(Texte fourni):

+++

Pour rappel simplifié, on dira que la titrisation est le fait de vendre des revenus futurs ou des créances contre une somme immédiatement liquide. La dernière en date, appelée opportunément “Cylinder 1”, va au-delà de ce schéma classique.

La titrisation fiduciaire fait son chemin au Liban (1). Et cette notion
fut consacrée en novembre 2004 par la Banque du Liban (2). Un
intérêt, de la plus haute autorité financière, qui s’était déjà manifesté
quelques mois plus tôt, lorsque la BDL a mis sous son contrôle,
par une directive, toute opération de titrisation adressée au public (3).
L’entrée de plain-pied de la Banque centrale dans le monde de la titrisation
est la bienvenue puisqu’elle donne un cadre réglementaire à
une opération essentiellement contractuelle. D’autant plus bienvenue
que cette intervention de la BDL s’est arrêtée aux lignes générales et
au droit de regard préalable, et, de ce fait, ne limite en rien l’imagination
dont peut faire montre l’arrangeur d’une titrisation.

+++

(Items fournis):
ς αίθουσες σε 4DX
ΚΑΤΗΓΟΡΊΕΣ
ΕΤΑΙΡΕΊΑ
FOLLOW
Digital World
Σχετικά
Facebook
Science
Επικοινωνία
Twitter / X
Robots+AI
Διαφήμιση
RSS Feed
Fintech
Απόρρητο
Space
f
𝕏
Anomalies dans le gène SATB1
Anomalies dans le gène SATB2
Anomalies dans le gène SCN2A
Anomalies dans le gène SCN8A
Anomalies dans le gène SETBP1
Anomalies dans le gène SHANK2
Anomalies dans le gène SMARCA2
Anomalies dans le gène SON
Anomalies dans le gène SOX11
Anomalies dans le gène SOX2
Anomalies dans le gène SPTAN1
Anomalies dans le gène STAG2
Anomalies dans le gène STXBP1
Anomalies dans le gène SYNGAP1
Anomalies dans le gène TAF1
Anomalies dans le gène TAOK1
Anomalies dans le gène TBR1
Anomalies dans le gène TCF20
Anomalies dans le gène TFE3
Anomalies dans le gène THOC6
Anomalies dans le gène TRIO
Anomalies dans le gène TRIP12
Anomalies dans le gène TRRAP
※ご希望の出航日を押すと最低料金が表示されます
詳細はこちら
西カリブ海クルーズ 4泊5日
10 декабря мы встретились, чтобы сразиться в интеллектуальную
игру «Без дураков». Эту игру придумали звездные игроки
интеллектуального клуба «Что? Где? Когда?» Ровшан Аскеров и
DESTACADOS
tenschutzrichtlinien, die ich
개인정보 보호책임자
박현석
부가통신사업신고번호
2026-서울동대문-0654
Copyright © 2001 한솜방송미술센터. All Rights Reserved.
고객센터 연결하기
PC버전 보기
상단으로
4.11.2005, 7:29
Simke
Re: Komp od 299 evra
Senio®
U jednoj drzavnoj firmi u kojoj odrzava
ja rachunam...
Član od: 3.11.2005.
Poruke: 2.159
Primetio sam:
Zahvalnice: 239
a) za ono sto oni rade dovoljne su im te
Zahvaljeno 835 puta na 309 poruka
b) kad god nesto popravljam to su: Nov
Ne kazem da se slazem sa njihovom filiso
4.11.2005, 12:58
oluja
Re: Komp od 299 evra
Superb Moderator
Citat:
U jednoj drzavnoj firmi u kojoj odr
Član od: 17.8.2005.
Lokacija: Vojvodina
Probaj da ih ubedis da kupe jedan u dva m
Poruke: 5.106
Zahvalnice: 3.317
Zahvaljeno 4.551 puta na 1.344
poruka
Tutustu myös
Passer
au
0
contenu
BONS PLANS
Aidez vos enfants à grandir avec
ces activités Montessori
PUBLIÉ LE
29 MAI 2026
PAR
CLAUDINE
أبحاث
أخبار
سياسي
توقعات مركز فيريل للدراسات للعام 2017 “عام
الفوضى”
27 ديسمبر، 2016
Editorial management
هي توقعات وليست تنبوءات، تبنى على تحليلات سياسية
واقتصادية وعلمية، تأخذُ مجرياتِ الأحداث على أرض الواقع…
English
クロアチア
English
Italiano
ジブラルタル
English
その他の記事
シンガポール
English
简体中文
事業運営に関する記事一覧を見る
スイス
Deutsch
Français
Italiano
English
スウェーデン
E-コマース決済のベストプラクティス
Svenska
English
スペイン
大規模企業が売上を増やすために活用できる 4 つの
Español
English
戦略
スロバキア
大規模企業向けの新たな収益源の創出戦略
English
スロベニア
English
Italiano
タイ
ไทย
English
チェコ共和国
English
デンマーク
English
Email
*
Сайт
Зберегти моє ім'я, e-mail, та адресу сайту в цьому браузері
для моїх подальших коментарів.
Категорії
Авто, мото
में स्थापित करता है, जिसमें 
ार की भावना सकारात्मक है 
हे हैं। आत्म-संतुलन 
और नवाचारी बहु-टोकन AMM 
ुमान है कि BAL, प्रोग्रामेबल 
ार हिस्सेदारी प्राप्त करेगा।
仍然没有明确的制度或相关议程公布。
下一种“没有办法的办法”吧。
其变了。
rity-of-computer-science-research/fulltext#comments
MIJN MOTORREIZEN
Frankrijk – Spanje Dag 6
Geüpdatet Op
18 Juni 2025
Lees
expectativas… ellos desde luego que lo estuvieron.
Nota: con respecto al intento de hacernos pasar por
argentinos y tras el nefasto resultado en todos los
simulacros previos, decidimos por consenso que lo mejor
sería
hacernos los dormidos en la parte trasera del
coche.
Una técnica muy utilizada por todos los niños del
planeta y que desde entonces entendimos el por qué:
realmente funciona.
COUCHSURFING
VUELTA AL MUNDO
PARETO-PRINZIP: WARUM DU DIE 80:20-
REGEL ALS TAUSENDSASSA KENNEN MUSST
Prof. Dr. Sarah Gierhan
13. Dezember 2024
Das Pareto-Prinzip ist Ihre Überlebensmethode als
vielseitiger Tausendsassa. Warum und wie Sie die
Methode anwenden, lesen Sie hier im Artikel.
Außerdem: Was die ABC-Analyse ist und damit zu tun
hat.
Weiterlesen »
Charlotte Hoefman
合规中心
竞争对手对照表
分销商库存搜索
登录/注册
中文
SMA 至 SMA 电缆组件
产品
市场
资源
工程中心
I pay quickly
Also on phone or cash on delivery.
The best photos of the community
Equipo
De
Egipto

+++

(Consigne): Reproduisez intégralement le texte sur la titrisation au Liban, s'il vous plaît, sans y changer un seul mot.

(Résultat obtenu):
Pour rappel simplifié, on dira que la titrisation est le fait de vendre des revenus futurs ou des créances contre une somme immédiatement liquide. La dernière en date, appelée opportunément “Cylinder 1”, va au-delà de ce schéma classique.

La titrisation fiduciaire fait son chemin au Liban (1). Et cette notion
fut consacrée en novembre 2004 par la Banque du Liban (2). Un
intérêt, de la plus haute autorité financière, qui s’était déjà manifesté
quelques mois plus tôt, lorsque la BDL a mis sous son contrôle,
par une directive, toute opération de titrisation adressée au public (3).
L’entrée de plain-pied de la Banque centrale dans le monde de la titrisation
est la bienvenue puisqu’elle donne un cadre réglementaire à
une opération essentiellement contractuelle. D’autant plus bienvenue
que cette intervention de la BDL s’est arrêtée aux lignes générales et
au droit de regard préalable, et, de ce fait, ne limite en rien l’imagination
dont peut faire montre l’arrangeur d’une titrisation.